Key Entities (include if feature involves data)
- Hub Module: Represents a cohesive proxy+cache implementation for a specific ecosystem; attributes include supported protocols, cache strategy hooks, telemetry tags, and configuration constraints.
- Module Registry: Describes the mapping between hub names/types in config and their module implementations; stores module metadata (version, status, migration flag) for validation and observability.
- Cache Strategy Profile: Captures the policy knobs a module exposes (TTL, validation method, disk layout, eviction rules) and the allowed override values defined per hub.
Assumptions
- Existing hubs (npm, Docker, PyPI) will be migrated sequentially; legacy adapters remain available until the last hub switches.
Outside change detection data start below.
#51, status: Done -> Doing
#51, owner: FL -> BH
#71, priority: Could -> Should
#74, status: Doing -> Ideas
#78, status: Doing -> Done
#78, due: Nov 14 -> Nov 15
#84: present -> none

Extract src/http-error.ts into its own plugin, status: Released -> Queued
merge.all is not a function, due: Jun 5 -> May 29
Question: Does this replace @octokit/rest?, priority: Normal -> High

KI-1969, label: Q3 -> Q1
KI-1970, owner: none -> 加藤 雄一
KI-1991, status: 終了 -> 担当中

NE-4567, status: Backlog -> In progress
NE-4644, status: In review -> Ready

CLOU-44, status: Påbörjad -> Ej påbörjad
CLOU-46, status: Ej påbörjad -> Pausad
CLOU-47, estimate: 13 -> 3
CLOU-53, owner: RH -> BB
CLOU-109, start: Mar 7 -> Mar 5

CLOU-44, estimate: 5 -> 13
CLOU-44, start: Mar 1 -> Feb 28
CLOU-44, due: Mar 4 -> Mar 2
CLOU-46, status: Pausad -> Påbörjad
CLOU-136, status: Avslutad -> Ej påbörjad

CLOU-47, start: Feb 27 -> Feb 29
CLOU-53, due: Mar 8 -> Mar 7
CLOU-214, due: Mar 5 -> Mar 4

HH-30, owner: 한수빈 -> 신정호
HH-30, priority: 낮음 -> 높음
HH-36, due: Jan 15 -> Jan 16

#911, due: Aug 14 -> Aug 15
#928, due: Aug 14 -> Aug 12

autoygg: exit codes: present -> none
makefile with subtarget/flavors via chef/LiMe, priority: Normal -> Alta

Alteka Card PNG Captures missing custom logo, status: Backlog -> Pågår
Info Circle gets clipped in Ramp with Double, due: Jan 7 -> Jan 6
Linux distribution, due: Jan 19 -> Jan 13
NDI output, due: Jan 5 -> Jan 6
- Engineers adding a new hub type can modify configuration schemas and documentation but not core runtime dependencies.
- Telemetry stack (logs/metrics) already exists and only requires additional tags; no new observability backend is needed.
Success Criteria (mandatory)
Measurable Outcomes
- SC-001: A new hub type can be added by touching only its module directory plus configuration (≤2 additional files) and passes the module’s test suite within one working day.
- SC-002: Regression test suites show zero failing cases for unchanged hubs after enabling the modular architecture (baseline established before rollout).
- SC-003: Configuration validation rejects 100% of hubs that reference unregistered modules, preventing runtime panics in staging or production.
- SC-004: Operational logs for proxy and cache events include the module identifier in 100% of entries, enabling SREs to scope incidents in under 5 minutes.